One thing I noticed when looking at timing was that I didn’t correct the crossfade number of samples for the various sample rates. The 300 sample number was based on testing at the 44100 hz sample rate. The number needs to be adjusted by the ratio of the current sample rate to 44100. The patch makes the result an integer again. That way the transitions should be similar for other sample rates. Also, this module may not work for all higher rates. More later.

2 Likes

I’ve started looking back at the earlier, simpler timing circuit, applying what I’ve learned doing this one. I suspect I can get all the same functionality with hardwired logic, now that I have my little fader thingie And have learned more about how these delays work. So far so good!

3 Likes

I uploaded a new version and demo patch. The Looper is lighter weight, my having switched to straight logic snarl. The demo features a noise gate module I created to allow audio above some set point initiate a new stream to the looper, mostly for hands off mic keying.

2 Likes

I just uploaded looper version 2020.06.25.01, as well as a new version of the demo patch.
Dynamics of the peak limit function were changed to make a bit more responsive.
Change to the noise gate to aid in voice capture (details in the post) by adding a holdoff time at the end of each capture.

2 Likes

The July 2nd update and new demo (just a single looper with noise gate and source selector. I assume many of you are either retired or are in technical professions that translate to work-at-home. Either way, have a great July 4th weekend (and yes, you, too, you non—USA folks, for whom the 4th of July means little or nothing!) Stay safe and wear that mask when you’re out and about (this mainly for my US friends, as we’ve done a terrible job so far in containing this.)

4 Likes

New Looper and demo patch in topmost post. Cheers!

Changes in this version:
Replaced the running averager module used in the auto level module with the point to point logic implementation to reduce load on the CPU.

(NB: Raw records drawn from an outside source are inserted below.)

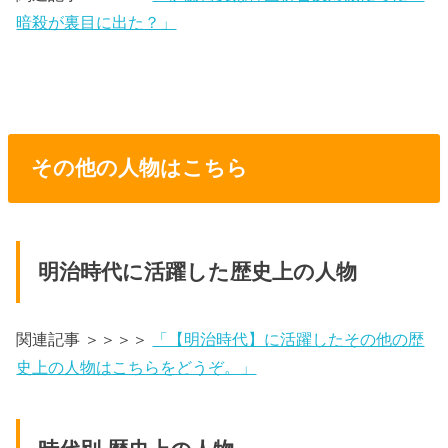
暗殺が裏目に出た？」
その他の人物はこちら
明治時代に活躍した歴史上の人物
関連記事 ＞＞＞＞
「【明治時代】に活躍したその他の歴
史上の人物はこちらをどうぞ。」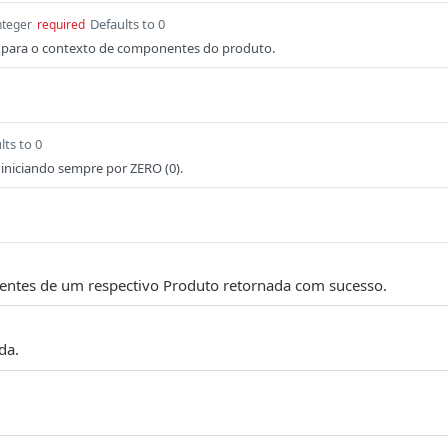
Defaults to 0
nteger
required
 para o contexto de componentes do produto.
lts to 0
iniciando sempre por ZERO (0).
entes de um respectivo Produto retornada com sucesso.
da.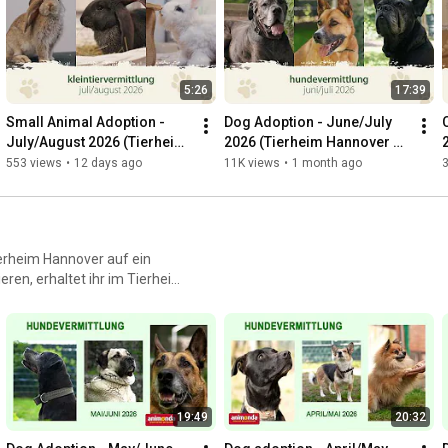
5:26
17:39
Small Animal Adoption - 
Dog Adoption - June/July 
July/August 2026 (Tierheim 
2026 (Tierheim Hannover 
Hannover TV)
TV)
553 views
•
12 days ago
11K views
•
1 month ago
3
ierheim Hannover auf ein
eren, erhaltet ihr im Tierheim
nen wir die Videos nicht
on vermittelt wurden. Wir
19:49
20:32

Renamed references to clock to read “period,” which describes the function a little better.

Converted the overload indicating LED driver with a dark-to-white + Red overload theme.

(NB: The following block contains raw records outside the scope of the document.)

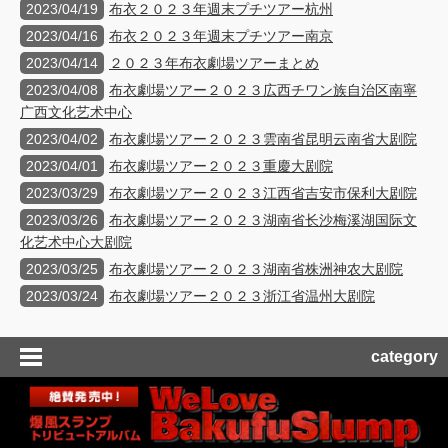
2023/04/19
布衣２０２３年週末プチツアー杭州
2023/04/16
布衣２０２３年週末プチツアー南京
2023/04/14
２０２３年布衣劇場ツアーまとめ
2023/04/08
布衣劇場ツアー２０２３広西チワン族自治区南寧
广西文化艺术中心
2023/04/02
布衣劇場ツアー２０２３雲南省昆明云南省大剧院
2023/04/01
布衣劇場ツアー２０２３重慶大剧院
2023/03/29
布衣劇場ツアー２０２３江西省吉安市保利大剧院
2023/03/26
布衣劇場ツアー２０２３湖南省长沙梅溪湖国际文
化艺术中心大剧院
2023/03/25
布衣劇場ツアー２０２３湖南省株洲神农大剧院
2023/03/24
布衣劇場ツアー２０２３浙江省温州大剧院
category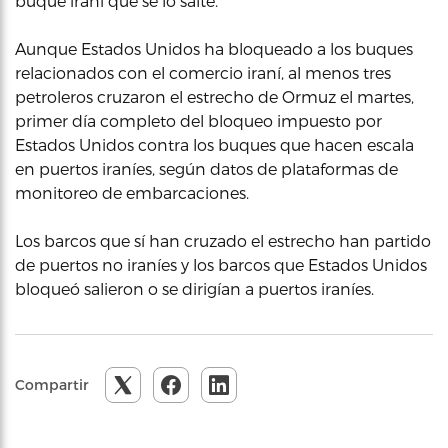
buque iraní que se lo salte.
Aunque Estados Unidos ha bloqueado a los buques
relacionados con el comercio iraní, al menos tres
petroleros cruzaron el estrecho de Ormuz el martes,
primer día completo del bloqueo impuesto por
Estados Unidos contra los buques que hacen escala
en puertos iraníes, según datos de plataformas de
monitoreo de embarcaciones.
Los barcos que sí han cruzado el estrecho han partido
de puertos no iraníes y los barcos que Estados Unidos
bloqueó salieron o se dirigían a puertos iraníes.
Compartir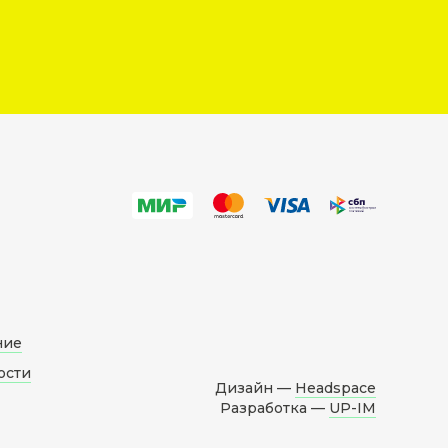
ние
ости
Дизайн —
Headspace
Разработка —
UP-IM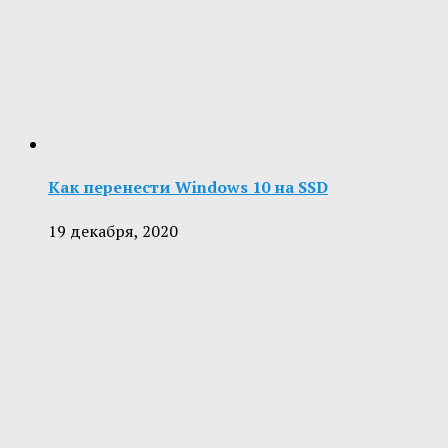
Как перенести Windows 10 на SSD
19 декабря, 2020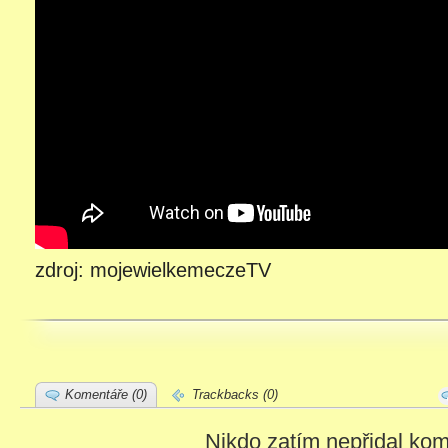
zdroj: mojewielkemeczeTV
Komentáře (0)
Trackbacks (0)
Nikdo zatím nepřidal kom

Added an external option to control whether feedback is to be managed by the level limiter module or is to be left as simple feedback. The external input is XOR-ed with the button state, so both remain functional–the button could be thought of as “reverse the action of the external input.”

Renamed delay readout to time rather than frequency. Red still marks longer and blue shorter times.

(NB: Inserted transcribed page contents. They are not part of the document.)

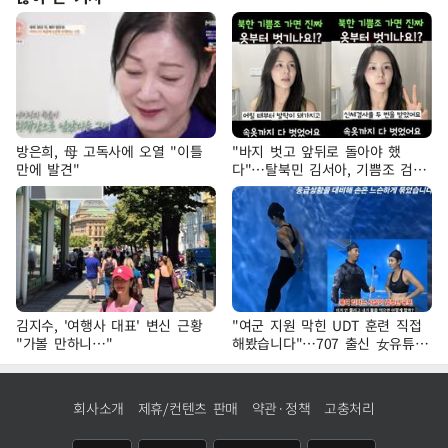
방은희, 母 고독사에 오열 "이틀
"바지 벗고 앞뒤로 돌아야 했
만에 발견"
다"…탈북민 김서아, 기쁨조 검사
수치심 회상
김지수, '여행사 대표' 변신 근황
"여군 지원 막힌 UDT 훈련 직접
"가볼 만하니…"
해봤습니다"…707 출신 女유튜버
'완벽 소화'
회사소개
제휴/컨텐츠 판매
약관·정책
고충처리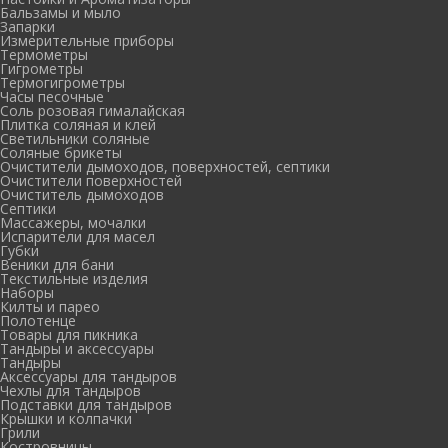
Бальзамы и мыло
Запарки
Измерительные приборы
Термометры
Гигрометры
Термогигрометры
Часы песочные
Соль розовая гималайская
Плитка соляная и клей
Светильники соляные
Соляные брикеты
Очистители дымоходов, поверхностей, септики
Очистители поверхностей
Очиститель дымоходов
Септики
Массажеры, мочалки
Испарители для масел
Губки
Веники для бани
Текстильные изделия
Наборы
Килты и парео
Полотенце
Товары для пикника
Тандыры и аксессуары
Тандыры
Аксессуары для тандыров
Чехлы для тандыров
Подставки для тандыров
Крышки и колпачки
Грили
Костровницы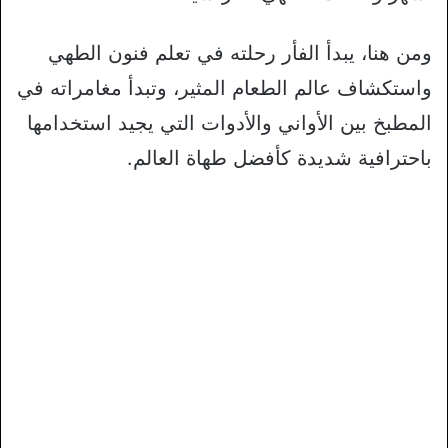
ومن هنا، يبدأ الفأر رحلته في تعلم فنون الطهي
واستكشاف عالم الطعام المثير، وتبدأ مغامراته في
المطبخ بين الأواني والأدوات التي يجيد استخدامها
باحترافية شديدة كأفضل طهاة العالم.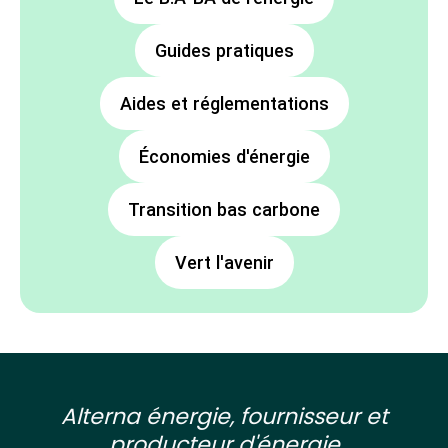
Guides pratiques
Aides et réglementations
Économies d'énergie
Transition bas carbone
Vert l'avenir
Alterna énergie, fournisseur et
producteur d'énergie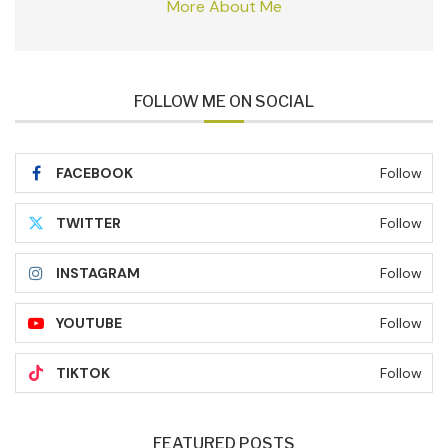
More About Me
FOLLOW ME ON SOCIAL
FACEBOOK
Follow
TWITTER
Follow
INSTAGRAM
Follow
YOUTUBE
Follow
TIKTOK
Follow
FEATURED POSTS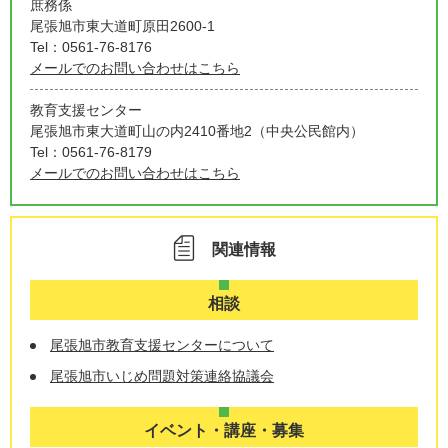
庶務係
尾張旭市東大道町原田2600-1
Tel：0561-76-8176
メールでのお問い合わせはこちら
教育支援センター
尾張旭市東大道町山の内2410番地2（中央公民館内）
Tel：0561-76-8179
メールでのお問い合わせはこちら
関連情報
相談
尾張旭市教育支援センターについて
尾張旭市いじめ問題対策連絡協議会
イベント・講座・募集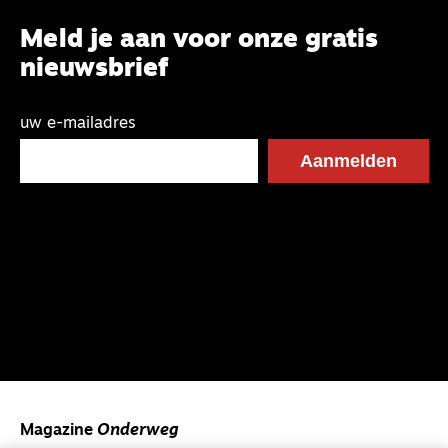
Meld je aan voor onze gratis
nieuwsbrief
uw e-mailadres
Magazine
Onderweg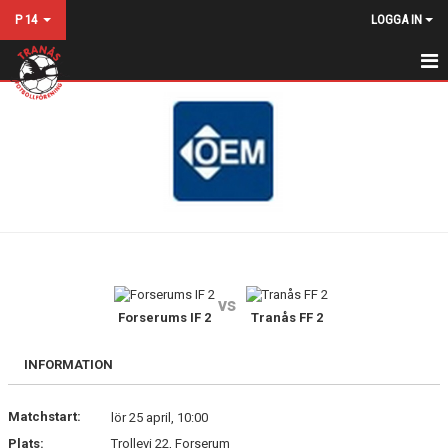
P 14
LOGGA IN
HEM
NYHETER
KALENDER
MATCHER
TRUPPEN
vs
BILDGALLERI
Forserums IF 2
Tranås FF 2
DOKUMENT
INFORMATION
KONTAKT
Matchstart:
lör 25 april, 10:00
Plats:
Trollevi 22, Forserum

New dynamics for the peak limiter, tightening it up by dropping the sample length to 1/4 second, compensating by reducing the correction gain from 1 to 1/2 the current over-limit amount.

Rewired the samp indicator light so that its color during capture matches the layering mode–blue for layered and red for single stream.

3 Likes

Fixed misleading description of the layer input.

1 Like

Note that the demo MIDI keyboard patch is set to channel 16. To try on your iPad with screen keyboard pop it open and change it to Omni.

1 Like

New version in post one, with a period out and sync out added to allow modulation or other processes downstream. The sync pulse marks the beginning of the latest recorded stream.

2 Likes

New version, with some bug fixes and a horrible looking demo movie. Note the MIDI keyboard is set in this demo to ch16, single note.

1 Like

I added a mix input to add the live stream to the loop output during recording. With mix left at zero, any new input will only begin after the delay. This now works the same for layered and single mode.